▶ **Objectifs**:
[1] Remplacez « Tiers Monde » par « monde en développement » dans le passage du texte sur la prudence du chirurgien compris entre « Je pensais à » et « son usage . », bornes incluses, puis recopiez ce passage.
[2] Selon le texte sur la prudence du chirurgien, qui, au congrès, parlait de tout et avec le plus d'assurance ?

▶ **Document source**:
Le chirurgien hésite parce qu’il connaît la complexité du corps humain et les lointaines répercussions de toute intervention.
Je pensais à cette prudence du chirurgien en participant l’autre jour à un congrès soi-disant consacré à des problèmes mondiaux. Il y avait des experts chevronnés et aussi des badauds totalement incompétents. Il y avait des spécialistes du Tiers Monde et aussi de gentils promeneurs. Et c’étaient justement les bavards sans expérience qui parlaient de tout et avec le plus d’assurance. Mais Gribouille a tellement de crédit que les plus astucieux réussirent à faire voter par surprise à des gens sans mandat des motions plus sonores que sérieuses.
Dans un monde où tout se tient on devrait y regarder à deux fois avant d’aborder les problèmes internationaux. Même les grandes puissances en voulant aider le Tiers Monde oublient d’étudier exactement les besoins réels et modulent leur aide d’après les normes occidentales : chacun regarde avec les petites lunettes qu’il s’est fabriquées à son usage .

▶ **Entrées extraites**:
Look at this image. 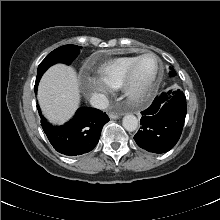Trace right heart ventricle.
<instances>
[{
	"label": "right heart ventricle",
	"instance_id": "right-heart-ventricle-1",
	"mask_svg": "<svg viewBox=\"0 0 220 220\" xmlns=\"http://www.w3.org/2000/svg\"><path fill=\"white\" fill-rule=\"evenodd\" d=\"M135 56H122L111 59L96 68V72L102 80L108 83L112 88H120L123 85L125 76L137 59Z\"/></svg>",
	"mask_w": 220,
	"mask_h": 220
}]
</instances>
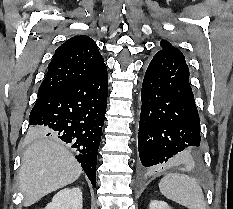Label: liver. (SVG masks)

▶ **Réponses rédigées**:
[1]
Je pensais à cette prudence du chirurgien en participant l’autre jour à un congrès soi-disant consacré à des problèmes mondiaux. Il y avait des experts chevronnés et aussi des badauds totalement incompétents. Il y avait des spécialistes du monde en développement et aussi de gentils promeneurs. Et c’étaient justement les bavards sans expérience qui parlaient de tout et avec le plus d’assurance. Mais Gribouille a tellement de crédit que les plus astucieux réussirent à faire voter par surprise à des gens sans mandat des motions plus sonores que sérieuses.
Dans un monde où tout se tient on devrait y regarder à deux fois avant d’aborder les problèmes internationaux. Même les grandes puissances en voulant aider le monde en développement oublient d’étudier exactement les besoins réels et modulent leur aide d’après les normes occidentales : chacun regarde avec les petites lunettes qu’il s’est fabriquées à son usage .

[2] Les bavards sans expérience.